Heterochaete

Scientific classification
- Kingdom: Fungi
- Division: Basidiomycota
- Class: Agaricomycetes
- Order: Auriculariales
- Family: Auriculariaceae
- Genus: Heterochaete Pat. (1892)
- Type species: Heterochaete andina Pat. & Lagerh. (1892)

= Heterochaete =

Genus of fungi

Heterochaete is a genus of fungi in the order Auriculariales. Species produce effused, gelatinous, waxy, or leathery basidiocarps (fruit bodies) on wood, partly or wholly covered in small sterile spines or pegs. The presence of these sterile spines distinguishes the genus from Exidiopsis, species of which are microscopically similar but have smooth basidiocarps.

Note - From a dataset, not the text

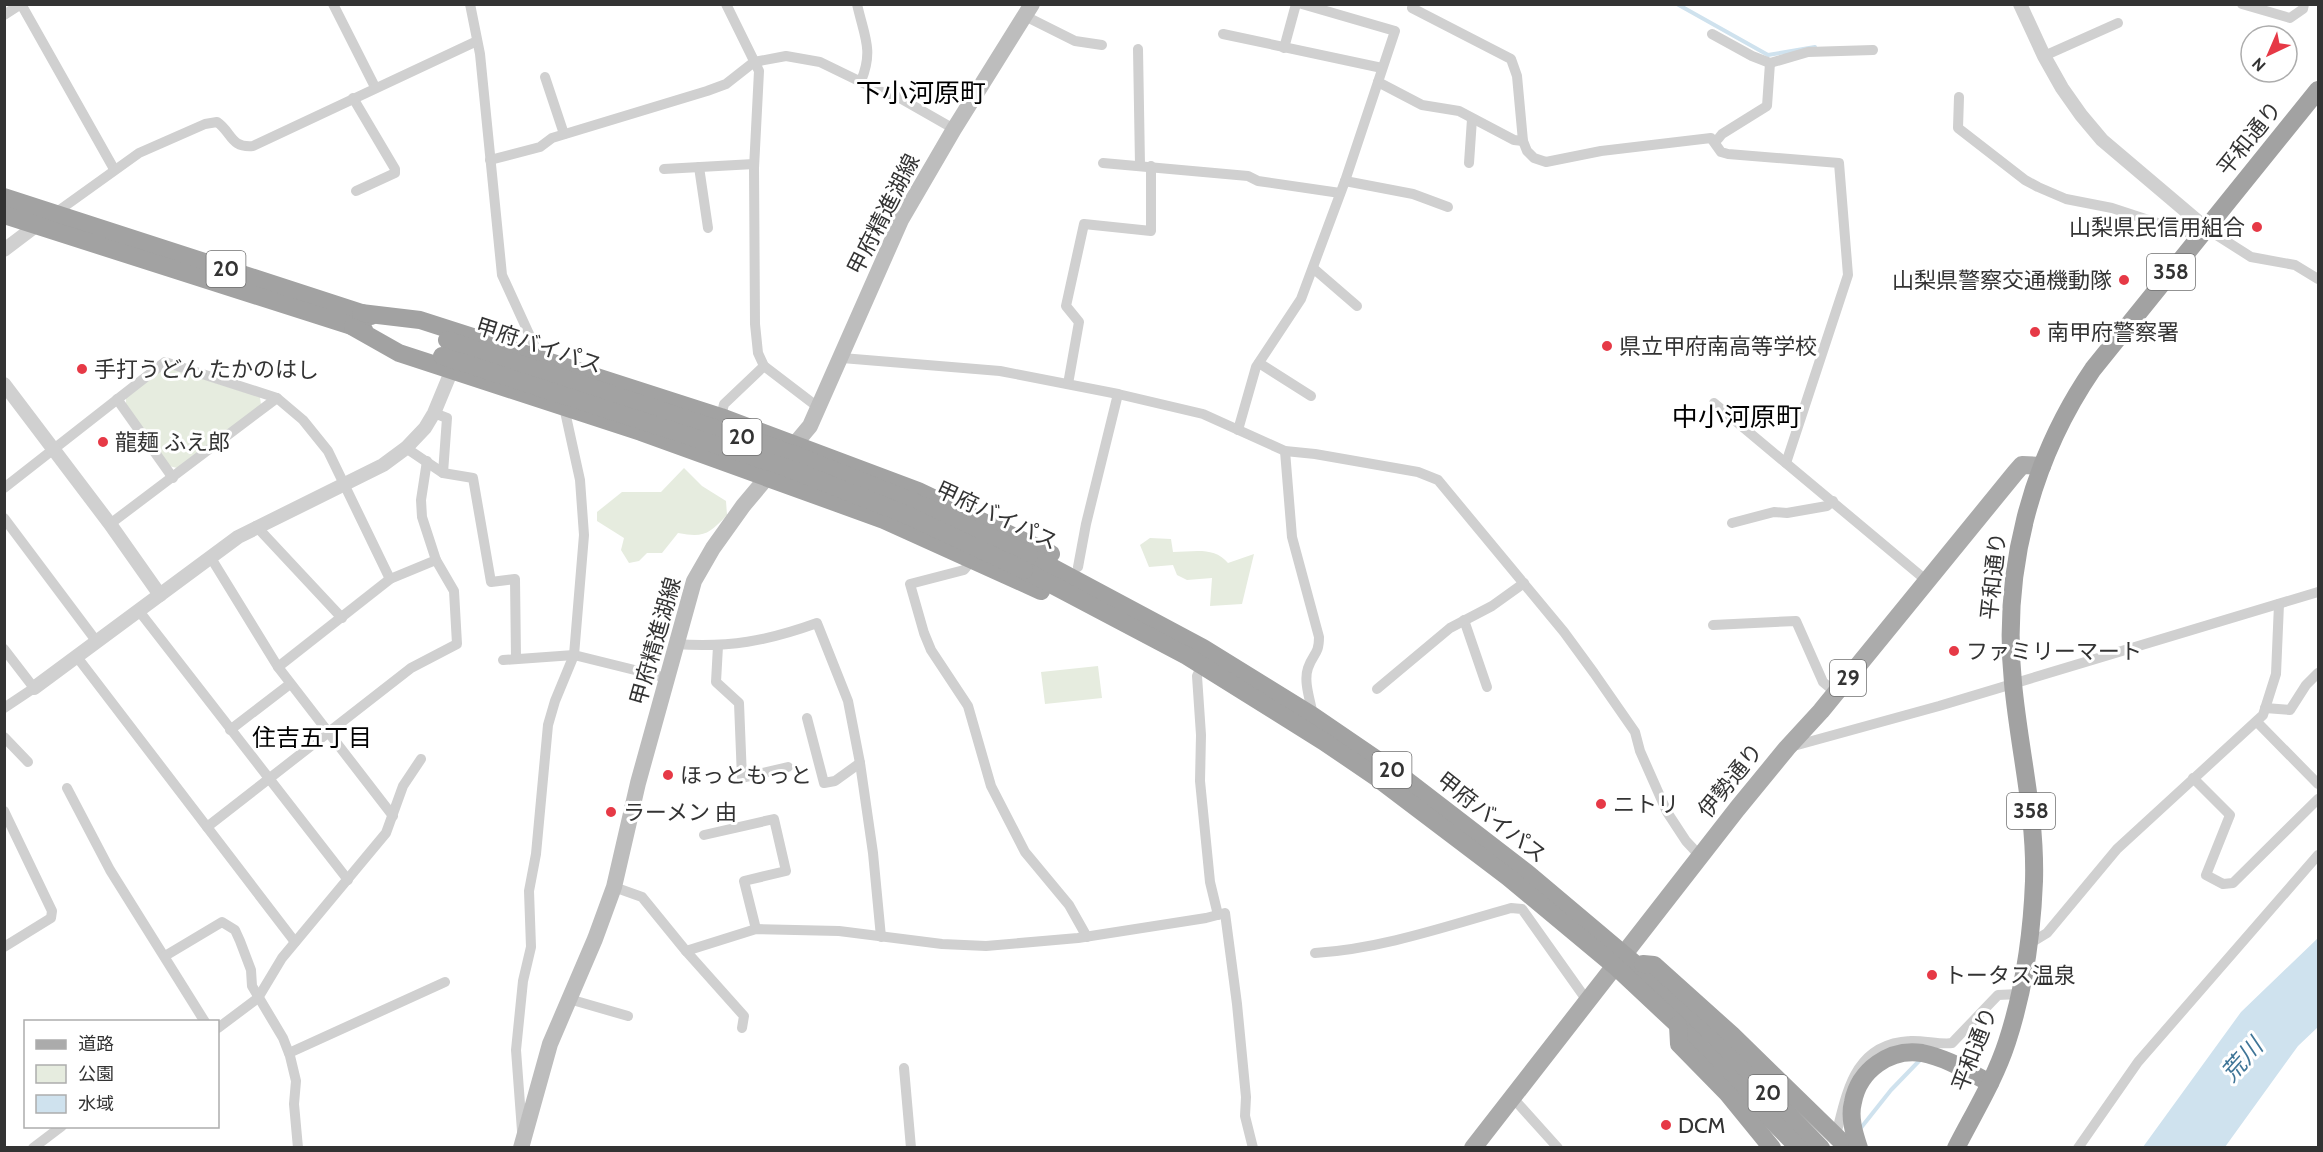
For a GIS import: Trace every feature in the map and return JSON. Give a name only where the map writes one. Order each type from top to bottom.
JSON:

Heterochaete was monographed by Bodman in 1952 who accepted some 29 species worldwide, most of them from the tropics and subtropics. On the basis of morphological differences, Bodman considered the genus to be heterogeneous and this has been confirmed by molecular research, based on cladistic analysis of DNA sequences. As a result, several species previously placed in Heterochaete have now been referred to the genera Crystallodon, Eichleriella, Heteroradulum, Hirneolina, Metulochaete, and Tremellochaete.

DNA research has also indicated that the type species, H. andina, is congeneric with Exidiopsis making Heterochaete an earlier name for Exidiopsis , though no name changes have yet been made on this basis. Most of the 30 or so residual species in Heterochaete have yet to be re-assessed.